Well, it looks like it is working... just we don't have any "driver" to make it go to Location(0,0,0) so initially it is wondering around aimlessly.
I do see it moving around in GUI mode.
@TimZaman - thanks for continued updates of README.md - definitely helps although for someone that hasn't created accounts or used Google Cloud Platform many things are still very unclear.
So far I have installed:
- ksonnet :
brew install ksonnet/tap/ks
- kubernetes :
brew install kubernetes-cli
Regarding GKE - Seems like I need to enable a bunch of GCP APIs before I can do anything. Browsing around the internet I finally got to:
https://www.kubeflow.org/docs/started/getting-started-gke/
That lists the following APIs as needed:
- Compute Engine
- GKE
- Identity and Access Management (IAM)
- Deployment Manager
I can work on getting those enabled next although what is the expected "realistic" pricing I am looking at here on a monthly basis?
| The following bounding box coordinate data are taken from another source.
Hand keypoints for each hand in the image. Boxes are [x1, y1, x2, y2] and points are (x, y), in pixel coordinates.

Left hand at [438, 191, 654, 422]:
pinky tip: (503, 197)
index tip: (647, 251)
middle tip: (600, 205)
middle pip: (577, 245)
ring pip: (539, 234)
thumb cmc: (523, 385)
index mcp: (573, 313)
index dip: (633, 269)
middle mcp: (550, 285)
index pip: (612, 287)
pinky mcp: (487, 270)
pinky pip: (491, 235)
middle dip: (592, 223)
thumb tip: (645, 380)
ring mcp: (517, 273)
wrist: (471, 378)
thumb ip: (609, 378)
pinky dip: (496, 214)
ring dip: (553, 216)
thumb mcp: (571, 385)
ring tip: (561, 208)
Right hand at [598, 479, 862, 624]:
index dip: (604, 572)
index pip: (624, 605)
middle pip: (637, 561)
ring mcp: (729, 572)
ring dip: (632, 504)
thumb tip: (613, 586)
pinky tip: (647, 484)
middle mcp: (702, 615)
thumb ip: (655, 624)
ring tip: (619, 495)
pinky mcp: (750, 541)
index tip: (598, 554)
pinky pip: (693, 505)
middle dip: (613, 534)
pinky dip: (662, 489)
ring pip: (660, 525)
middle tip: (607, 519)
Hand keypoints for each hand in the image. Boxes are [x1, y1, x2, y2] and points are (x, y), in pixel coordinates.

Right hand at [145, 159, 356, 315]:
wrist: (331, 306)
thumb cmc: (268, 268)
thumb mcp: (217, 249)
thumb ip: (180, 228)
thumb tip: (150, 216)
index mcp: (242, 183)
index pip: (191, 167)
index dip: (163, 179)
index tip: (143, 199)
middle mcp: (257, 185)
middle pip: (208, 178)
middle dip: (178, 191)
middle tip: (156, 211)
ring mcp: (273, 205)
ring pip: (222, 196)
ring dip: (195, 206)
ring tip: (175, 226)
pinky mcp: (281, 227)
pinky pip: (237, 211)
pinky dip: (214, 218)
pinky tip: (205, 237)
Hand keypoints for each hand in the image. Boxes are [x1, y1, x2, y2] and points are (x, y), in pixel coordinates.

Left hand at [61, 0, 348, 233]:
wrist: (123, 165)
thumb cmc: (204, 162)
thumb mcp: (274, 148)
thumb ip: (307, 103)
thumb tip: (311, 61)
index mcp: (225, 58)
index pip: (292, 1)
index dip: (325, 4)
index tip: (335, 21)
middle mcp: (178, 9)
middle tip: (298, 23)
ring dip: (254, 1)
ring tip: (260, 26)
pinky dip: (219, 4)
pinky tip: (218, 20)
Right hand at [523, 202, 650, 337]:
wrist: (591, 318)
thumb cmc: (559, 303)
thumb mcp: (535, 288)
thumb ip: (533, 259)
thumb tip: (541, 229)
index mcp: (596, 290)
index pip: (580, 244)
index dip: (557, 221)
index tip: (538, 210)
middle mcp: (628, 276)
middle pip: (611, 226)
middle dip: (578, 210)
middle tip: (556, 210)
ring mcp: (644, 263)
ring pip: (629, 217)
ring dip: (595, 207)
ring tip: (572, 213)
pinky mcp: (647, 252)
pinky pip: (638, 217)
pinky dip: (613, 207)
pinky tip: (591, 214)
On GCP you get $300 for free, which is equal to around 40 cores for a month. (20 agents). But you don't really need it. You can just install k8s locally (minikube). I do currently use GCP (Google Cloud Storage, part of GCP) to save and resume the model/tensorboard. I find that pretty handy. GCS itself (google cloud storage) is super cheap (so you can use the $300 towards that goal). Alternatively, we make GCS optional, feel free to add support for that.
I also have K8s running on a raspberry pi cluster of 4 machines. However, those are ARM chips so they cannot run dota. You can also setup your own k8s cluster with a few old machines. Dota needs around 1 core per agent. I was running on my mac pro (6core) 8 agents while using a total of 80% of all CPU.
Alternatively, you have all agents run in multiple docker containers with port forwarding to your local machine, where you have rmq and optimizer running.
Oh btw, nice that you got it working! Yeah what you posted is exact how it should work! Nice! And it will take a few hours for it to go towards mid, but then it will accelerate bc of the XP, then the last hits, etc.
Here is a model with the latest dota trained last night on top-of-tree (0.3.4) [your code!]
exp1_job2_model_000001576.pt.zip
brew install gcc (prereq for rabbitmq)
xcode-select --install (because running on Mac requires Xcode)